— Start of RECORDS PROVIDED —
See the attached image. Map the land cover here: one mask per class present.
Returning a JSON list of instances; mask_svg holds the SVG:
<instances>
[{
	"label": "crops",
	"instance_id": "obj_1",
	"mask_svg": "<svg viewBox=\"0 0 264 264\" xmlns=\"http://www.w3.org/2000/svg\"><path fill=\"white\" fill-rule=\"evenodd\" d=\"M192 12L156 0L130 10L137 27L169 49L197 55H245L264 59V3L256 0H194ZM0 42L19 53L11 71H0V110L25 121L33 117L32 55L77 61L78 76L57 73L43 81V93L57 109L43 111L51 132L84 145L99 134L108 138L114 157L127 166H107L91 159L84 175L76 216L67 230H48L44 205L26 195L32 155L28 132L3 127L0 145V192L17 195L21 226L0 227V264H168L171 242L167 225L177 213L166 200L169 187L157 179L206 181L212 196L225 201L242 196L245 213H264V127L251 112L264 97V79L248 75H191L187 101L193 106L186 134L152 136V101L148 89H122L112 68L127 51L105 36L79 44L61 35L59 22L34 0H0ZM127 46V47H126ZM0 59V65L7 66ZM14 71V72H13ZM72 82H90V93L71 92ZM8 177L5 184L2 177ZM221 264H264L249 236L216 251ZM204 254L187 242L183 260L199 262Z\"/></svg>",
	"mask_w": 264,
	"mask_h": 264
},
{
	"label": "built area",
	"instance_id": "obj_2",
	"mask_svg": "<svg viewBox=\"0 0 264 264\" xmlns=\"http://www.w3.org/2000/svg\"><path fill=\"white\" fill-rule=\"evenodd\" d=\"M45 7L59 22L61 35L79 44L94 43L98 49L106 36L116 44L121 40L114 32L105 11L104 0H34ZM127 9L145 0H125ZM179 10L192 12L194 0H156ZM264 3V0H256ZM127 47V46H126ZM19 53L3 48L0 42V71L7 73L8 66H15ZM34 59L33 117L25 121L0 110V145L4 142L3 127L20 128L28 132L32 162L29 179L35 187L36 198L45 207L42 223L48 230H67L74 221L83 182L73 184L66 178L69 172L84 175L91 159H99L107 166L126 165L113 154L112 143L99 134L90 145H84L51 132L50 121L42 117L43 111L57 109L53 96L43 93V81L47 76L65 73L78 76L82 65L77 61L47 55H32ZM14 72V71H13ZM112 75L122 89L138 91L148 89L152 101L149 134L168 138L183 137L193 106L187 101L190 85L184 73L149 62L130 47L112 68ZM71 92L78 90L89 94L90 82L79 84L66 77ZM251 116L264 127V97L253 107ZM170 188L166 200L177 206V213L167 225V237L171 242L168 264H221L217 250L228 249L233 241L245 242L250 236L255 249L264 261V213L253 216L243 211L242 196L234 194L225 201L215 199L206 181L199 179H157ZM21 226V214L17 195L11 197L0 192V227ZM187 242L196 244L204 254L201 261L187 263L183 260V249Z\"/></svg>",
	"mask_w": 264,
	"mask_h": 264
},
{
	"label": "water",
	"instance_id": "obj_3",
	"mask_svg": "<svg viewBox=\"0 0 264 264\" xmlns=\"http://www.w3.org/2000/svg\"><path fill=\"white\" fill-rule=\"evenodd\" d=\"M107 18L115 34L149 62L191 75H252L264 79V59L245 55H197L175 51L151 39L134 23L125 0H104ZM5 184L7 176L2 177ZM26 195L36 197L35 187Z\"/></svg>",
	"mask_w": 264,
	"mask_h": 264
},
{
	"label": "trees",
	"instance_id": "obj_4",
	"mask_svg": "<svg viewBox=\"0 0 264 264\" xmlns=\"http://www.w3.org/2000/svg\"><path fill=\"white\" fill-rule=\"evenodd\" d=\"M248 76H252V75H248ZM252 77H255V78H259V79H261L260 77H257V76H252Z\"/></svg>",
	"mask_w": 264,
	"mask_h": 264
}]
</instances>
— End of RECORDS PROVIDED —
§ EXERCISE TASK
Show each line of the listing above that contains the string "instances". Letter case counts.

§ EXERCISE SOLUTION
Returning a JSON list of instances; mask_svg holds the SVG:
<instances>
</instances>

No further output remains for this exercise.